> _The problem_
Pull out every line of the data below that contains the string "Answer". List those lines and nothing else.

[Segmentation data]
'''

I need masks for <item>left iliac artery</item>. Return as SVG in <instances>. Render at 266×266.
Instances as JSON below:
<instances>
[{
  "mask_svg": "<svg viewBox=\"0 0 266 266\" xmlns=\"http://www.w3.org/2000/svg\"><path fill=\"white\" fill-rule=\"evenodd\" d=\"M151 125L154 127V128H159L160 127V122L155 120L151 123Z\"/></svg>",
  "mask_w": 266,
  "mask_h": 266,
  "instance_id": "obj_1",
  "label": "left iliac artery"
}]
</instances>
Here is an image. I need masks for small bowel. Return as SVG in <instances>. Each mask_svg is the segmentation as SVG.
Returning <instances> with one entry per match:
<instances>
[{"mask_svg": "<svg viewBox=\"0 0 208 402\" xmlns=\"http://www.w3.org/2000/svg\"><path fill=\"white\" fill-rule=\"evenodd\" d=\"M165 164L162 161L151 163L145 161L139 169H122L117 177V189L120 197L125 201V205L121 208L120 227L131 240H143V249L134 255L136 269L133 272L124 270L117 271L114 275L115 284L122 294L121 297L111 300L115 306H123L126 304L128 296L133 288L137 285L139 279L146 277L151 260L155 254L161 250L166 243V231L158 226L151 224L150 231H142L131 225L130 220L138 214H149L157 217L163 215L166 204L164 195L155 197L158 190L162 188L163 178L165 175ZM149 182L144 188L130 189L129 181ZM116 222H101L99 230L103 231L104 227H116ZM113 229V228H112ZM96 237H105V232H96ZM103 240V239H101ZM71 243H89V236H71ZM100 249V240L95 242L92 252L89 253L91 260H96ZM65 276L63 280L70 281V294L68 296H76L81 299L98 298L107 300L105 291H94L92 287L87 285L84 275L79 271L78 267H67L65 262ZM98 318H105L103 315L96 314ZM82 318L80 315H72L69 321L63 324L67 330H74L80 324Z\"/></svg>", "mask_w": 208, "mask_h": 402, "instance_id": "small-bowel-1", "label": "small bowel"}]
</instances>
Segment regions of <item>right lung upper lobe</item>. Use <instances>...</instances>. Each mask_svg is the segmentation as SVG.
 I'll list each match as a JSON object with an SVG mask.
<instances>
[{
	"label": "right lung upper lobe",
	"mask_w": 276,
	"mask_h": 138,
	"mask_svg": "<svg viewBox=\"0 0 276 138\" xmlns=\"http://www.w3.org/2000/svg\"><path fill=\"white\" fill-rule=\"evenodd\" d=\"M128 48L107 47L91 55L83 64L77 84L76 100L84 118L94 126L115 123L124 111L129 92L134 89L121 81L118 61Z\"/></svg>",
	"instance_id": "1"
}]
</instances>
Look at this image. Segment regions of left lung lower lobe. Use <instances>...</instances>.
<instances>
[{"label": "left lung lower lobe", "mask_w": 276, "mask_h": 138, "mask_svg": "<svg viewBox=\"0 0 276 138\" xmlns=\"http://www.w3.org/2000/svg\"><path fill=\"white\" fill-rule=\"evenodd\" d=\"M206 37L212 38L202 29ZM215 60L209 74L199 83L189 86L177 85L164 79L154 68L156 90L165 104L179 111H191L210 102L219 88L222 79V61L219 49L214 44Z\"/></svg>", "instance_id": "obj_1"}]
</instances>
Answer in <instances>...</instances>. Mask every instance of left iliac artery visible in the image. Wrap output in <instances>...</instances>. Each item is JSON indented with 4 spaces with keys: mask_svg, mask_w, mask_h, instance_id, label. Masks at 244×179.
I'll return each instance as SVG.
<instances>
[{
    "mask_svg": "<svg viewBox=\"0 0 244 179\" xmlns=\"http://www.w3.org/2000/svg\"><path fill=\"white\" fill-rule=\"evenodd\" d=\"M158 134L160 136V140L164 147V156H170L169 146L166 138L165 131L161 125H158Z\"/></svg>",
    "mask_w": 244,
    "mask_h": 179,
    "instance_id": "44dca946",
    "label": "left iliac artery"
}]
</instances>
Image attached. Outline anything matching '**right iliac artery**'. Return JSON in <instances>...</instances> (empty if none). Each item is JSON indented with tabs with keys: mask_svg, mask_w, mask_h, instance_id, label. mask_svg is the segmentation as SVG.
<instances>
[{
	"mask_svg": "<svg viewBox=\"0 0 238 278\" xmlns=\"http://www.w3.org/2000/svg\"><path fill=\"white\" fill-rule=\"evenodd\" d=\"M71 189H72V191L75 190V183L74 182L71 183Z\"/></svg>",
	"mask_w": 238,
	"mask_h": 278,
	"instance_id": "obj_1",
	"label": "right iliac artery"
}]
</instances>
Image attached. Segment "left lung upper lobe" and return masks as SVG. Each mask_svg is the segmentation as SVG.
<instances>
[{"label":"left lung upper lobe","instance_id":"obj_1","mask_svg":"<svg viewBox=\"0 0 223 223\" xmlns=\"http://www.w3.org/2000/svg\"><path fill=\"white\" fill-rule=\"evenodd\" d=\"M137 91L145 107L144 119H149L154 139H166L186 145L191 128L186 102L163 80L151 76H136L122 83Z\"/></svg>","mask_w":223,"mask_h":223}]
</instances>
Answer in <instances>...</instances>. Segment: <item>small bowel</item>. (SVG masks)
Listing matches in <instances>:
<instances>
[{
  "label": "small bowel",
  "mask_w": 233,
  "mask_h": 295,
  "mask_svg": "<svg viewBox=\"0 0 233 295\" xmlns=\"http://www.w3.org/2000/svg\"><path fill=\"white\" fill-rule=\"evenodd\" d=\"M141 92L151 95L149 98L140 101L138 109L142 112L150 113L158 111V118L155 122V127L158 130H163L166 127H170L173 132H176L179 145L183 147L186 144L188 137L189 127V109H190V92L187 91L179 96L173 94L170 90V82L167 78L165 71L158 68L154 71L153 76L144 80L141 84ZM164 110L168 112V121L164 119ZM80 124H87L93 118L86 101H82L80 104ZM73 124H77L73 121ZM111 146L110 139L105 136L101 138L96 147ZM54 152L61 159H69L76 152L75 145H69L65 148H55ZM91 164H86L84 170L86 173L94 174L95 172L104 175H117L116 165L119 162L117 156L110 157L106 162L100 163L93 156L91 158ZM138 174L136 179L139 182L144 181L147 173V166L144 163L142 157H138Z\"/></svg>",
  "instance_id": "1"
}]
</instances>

'''

> _Output for this task_
Answer in <instances>...</instances>. Mask every instance of left iliac artery visible in the image. Wrap output in <instances>...</instances>. Each item is JSON indented with 4 spaces with keys: mask_svg, mask_w, mask_h, instance_id, label. Masks at 244×179.
Answer in <instances>...</instances>. Segment: <item>small bowel</item>. (SVG masks)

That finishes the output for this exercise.